Aden saw my stack of Trader Joe's salads in the fridge and said, "You're going to turn into an elk!"  An elk? The image of a lumbering, plodding, gigantic-antlered beast came to mind.Seeing my confusion, my daughter added, "I was just trying to think of an herbivore."

Fantastic.

So I'm an elk, and I'm also confined to the house for the day as Daniel woke up feverish, with an urgent need to throw up. I'm going to focus on being grateful that he made it to the toilet, and not on all of my canceled plans. It helps that I already ran upstairs to vent to Rob that I will never be able to write a novel - or even a short story - while the kids are still young. No time, no control over the schedule, no available brain cells. Even the blog will be short today.

So now that I've Lysol-wiped the whole downstairs, let me end on a positive note. Our young oak tree actually turned red for the first time this year, our flaming bush is starting to go up in scarlet, and the house is cozy on our first really cold day. Time to curl up with my sick boyo, drink tea while he sips ginger-ale, and look forward to some TJ's salad.

Tuesday, November 3, 2015

And now . . . November

From celebrating el Dia de los Muertos in Mesa to trick-or-treating in the tiny mountain town of Crested Butte, we've whirled through the past ten days. A few days at home in between trips allowed for laundry, appointments and packing - making sure to include Halloween costumes and trick-or-treat bags in the backpacks. Crested Butte celebrated Halloween with a Friday afternoon parade, and our cowboy, lifeguard, and Robin Hood zig-zagged down Elk Street with other costumed creatures, collecting candy from all of the stores on the main drag. Rob and I sipped hot chocolate and stomped our feet to keep warm while Ninja Turtles, Cabbage Patch Dolls, Michael Jackson and Pink Ladies trotted by in search of sugary bounty.

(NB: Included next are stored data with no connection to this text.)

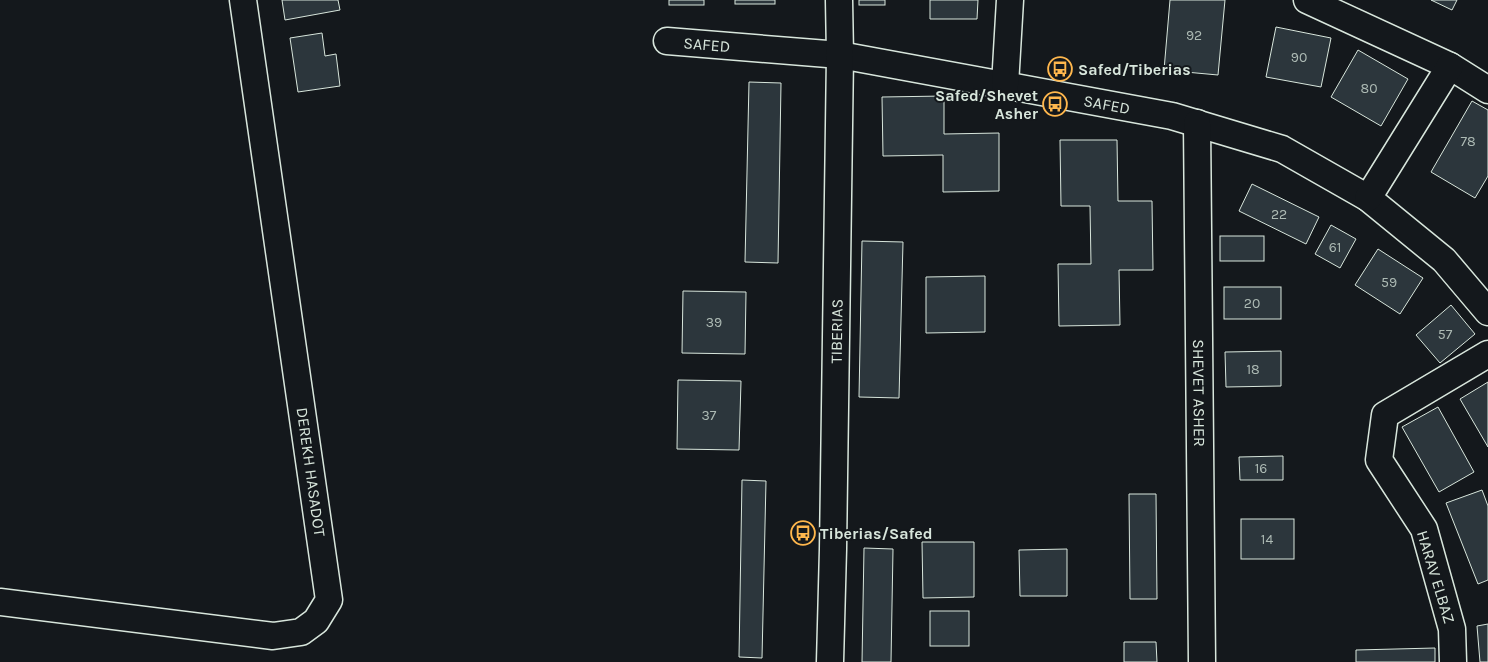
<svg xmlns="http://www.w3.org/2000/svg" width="1488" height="662" font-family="Karla,sans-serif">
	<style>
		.building { fill: #2c363c; stroke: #d8e6dc }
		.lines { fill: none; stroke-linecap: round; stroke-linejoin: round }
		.minor-casing { stroke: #d8e6dc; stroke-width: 29 }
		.minor { stroke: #14181c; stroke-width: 26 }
		.labels { text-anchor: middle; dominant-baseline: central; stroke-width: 4; stroke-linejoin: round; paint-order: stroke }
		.number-label { font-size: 14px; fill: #adbab4 }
		.street-label { font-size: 16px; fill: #d8e6dc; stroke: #14181c }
		.poi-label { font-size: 16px; font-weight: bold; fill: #d8e6dc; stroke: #14181c; text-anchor: start }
	</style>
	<rect width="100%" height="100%" fill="#14181c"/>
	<g class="building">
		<polygon points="282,0 338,0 340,10 285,20"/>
		<rect x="669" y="0" width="35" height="5"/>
		<rect x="735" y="0" width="40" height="4"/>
		<rect x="859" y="0" width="26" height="5"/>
		<polygon points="930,0 978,0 977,19 930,19"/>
		<polygon points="1170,0 1225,0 1218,75 1164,70"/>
		<polygon points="1431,0 1457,0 1452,10"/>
		<polygon points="1276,27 1331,38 1321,87 1266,77"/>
		<polygon points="322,33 325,56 336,54 340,86 298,92 290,38"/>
		<polygon points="1358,50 1408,79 1381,126 1331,97"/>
		<polygon points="749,82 781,83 778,263 745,262"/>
		<polygon points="944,96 944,134 999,133 999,191 943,192 943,155 883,156 882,97"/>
		<polygon points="1472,101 1488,110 1488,176 1475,198 1431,172"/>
		<polygon points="1060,140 1117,140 1118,201 1152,201 1153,270 1119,270 1120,325 1059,326 1058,264 1091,264 1090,206 1061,206"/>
		<polygon points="1252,184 1319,217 1306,244 1239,211"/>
		<polygon points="1331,225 1356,239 1340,268 1315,254"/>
		<rect x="1220" y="236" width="44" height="25"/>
		<polygon points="862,241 903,242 899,398 859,397"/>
		<polygon points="1378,249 1423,278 1400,314 1355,285"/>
		<polygon points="985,276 985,332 926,333 926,277"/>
		<rect x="1224" y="287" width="57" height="32"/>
		<polygon points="683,291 746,292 745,354 682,353"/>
		<polygon points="1451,305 1475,334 1440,363 1416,335"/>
		<polygon points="1281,351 1281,386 1226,387 1225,352"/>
		<polygon points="678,380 741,381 739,450 677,449"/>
		<polygon points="1488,382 1488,447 1460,399"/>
		<polygon points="1438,407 1474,472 1439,492 1402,427"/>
		<polygon points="1283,456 1283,480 1240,480 1239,457"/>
		<polygon points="742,480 766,481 762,658 739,657"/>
		<polygon points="1482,490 1488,506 1488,580 1478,584 1446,503"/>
		<polygon points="1129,494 1156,494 1157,599 1130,599"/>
		<rect x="1241" y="519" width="53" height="40"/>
		<polygon points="922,542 974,542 974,597 923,598"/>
		<polygon points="864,548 893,549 891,662 862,662"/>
		<polygon points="1067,549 1067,596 1020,596 1019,550"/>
		<rect x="930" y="611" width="39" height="35"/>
		<polygon points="1488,624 1488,662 1480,662 1477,626"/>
		<polygon points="1124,642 1156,642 1157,662 1124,662"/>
		<polygon points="1435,648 1435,662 1356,662 1356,650"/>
	</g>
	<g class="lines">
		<g class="minor-casing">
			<g id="minor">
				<polyline points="1307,0 1450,66 1488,90"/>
				<path id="s1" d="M 667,41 L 840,55 L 1172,116 L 1282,149 L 1368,198 L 1444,260 L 1488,312"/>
				<polyline points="1005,85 1010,0"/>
				<path id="s2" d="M 1197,123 L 1202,662"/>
				<polyline points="1368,198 1450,66"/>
				<polyline points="0,602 273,636 301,632 316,621 329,600 243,0"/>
				<path id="s3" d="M 830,662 L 833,549 L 840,55 L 839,0"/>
				<polyline points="1453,662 1452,629 1424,529 1379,460 1385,415 1488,354"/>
			</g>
		</g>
		<use href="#minor" class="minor"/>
	</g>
	<defs>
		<g id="bus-ring" transform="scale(1.25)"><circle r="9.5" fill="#14181c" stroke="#ffb74d" stroke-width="1.5"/><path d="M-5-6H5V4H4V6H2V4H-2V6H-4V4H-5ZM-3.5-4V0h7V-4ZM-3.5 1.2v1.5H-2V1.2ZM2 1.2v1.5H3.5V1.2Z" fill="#ffb74d"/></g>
	</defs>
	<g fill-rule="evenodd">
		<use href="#bus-ring" x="1060" y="69"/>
		<use href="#bus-ring" x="1055" y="104"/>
		<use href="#bus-ring" x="803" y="533"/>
	</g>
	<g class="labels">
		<g class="number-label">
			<text x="1194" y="35">92</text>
			<text x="1299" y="57">90</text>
			<text x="1369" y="88">80</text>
			<text x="1468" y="141">78</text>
			<text x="1279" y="214">22</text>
			<text x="1335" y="247">61</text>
			<text x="1389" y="282">59</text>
			<text x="1252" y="303">20</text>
			<text x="714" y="322">39</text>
			<text x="1445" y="334">57</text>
			<text x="1253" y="369">18</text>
			<text x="709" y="415">37</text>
			<text x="1261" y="468">16</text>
			<text x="1267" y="539">14</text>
		</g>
		<g class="street-label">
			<text stroke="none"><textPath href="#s1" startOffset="40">SAFED</textPath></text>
			<text stroke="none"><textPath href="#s1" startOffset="445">SAFED</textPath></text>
			<text stroke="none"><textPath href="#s3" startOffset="331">TIBERIAS</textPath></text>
			<text stroke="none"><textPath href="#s2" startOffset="270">SHEVET ASHER</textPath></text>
			<text transform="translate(311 472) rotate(82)">DEREKH HASADOT</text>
			<text transform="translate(1436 577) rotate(73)">HARAV ELBAZ</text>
		</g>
		<g class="poi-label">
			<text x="1078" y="69">Safed/Tiberias</text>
			<text x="1038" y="95" text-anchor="end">Safed/Shevet<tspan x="1038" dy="18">Asher</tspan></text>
			<text x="820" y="533">Tiberias/Safed</text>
		</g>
	</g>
</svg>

Our kids were delighted to join the happy throng of kids, reminding us that last year we had no trick-or-treating in the Grand Canyon, and the year before that we had only grocery store candy from Orlando. Rob and I reminded them how lucky they were to have a fall break timed for inexpensive travel, and how grateful they should be to see new places at regular intervals. Our words may have fallen on deaf (or sugar-buzzed ears), but it did make an impression when, on Saturday's trip to the Black Canyon of the Gunnison, Aden's phone pulled up the "what you did last year on this day" feature to show pictures of the Grand Canyon.

"How cool is that!" she said, as she scrolled through photos of the kids hiking on the Kaibab trail. We had just finished the Oak and Rim trails at the Black Canyon, and felt a little bit of "deja vu all over again."

So grateful for adventures, so grateful to be home again. Loved seeing pictures of cousins and good friends trick-or-treating in costumes from Ghostbuster to Taco, and thrilled to drop off excess candy at the elementary school, where they are collecting it to send to soldiers overseas. Good times, all round; next up, Thanksgiving!